DESCRIPTION OF THE TASK. The reply consists of one number only: how many lines in the listing below contain the word "hand".
Start of DATA FOR THIS EXERCISE
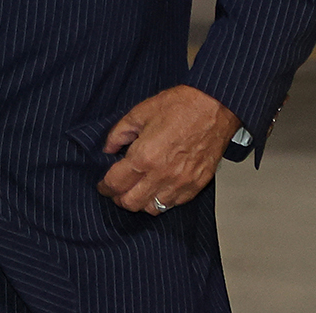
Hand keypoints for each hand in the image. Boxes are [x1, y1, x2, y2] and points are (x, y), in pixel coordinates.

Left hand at [97, 85, 241, 213]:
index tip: (102, 185)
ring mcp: (181, 183)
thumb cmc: (180, 106)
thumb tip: (108, 148)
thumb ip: (118, 134)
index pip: (116, 184)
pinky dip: (162, 200)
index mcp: (144, 157)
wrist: (213, 106)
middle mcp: (162, 175)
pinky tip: (157, 188)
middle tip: (116, 189)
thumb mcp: (139, 113)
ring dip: (140, 202)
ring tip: (136, 190)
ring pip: (153, 208)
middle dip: (118, 198)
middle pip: (131, 203)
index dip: (104, 187)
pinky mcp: (197, 184)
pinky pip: (174, 204)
End of DATA FOR THIS EXERCISE
ANSWER BELOW. 2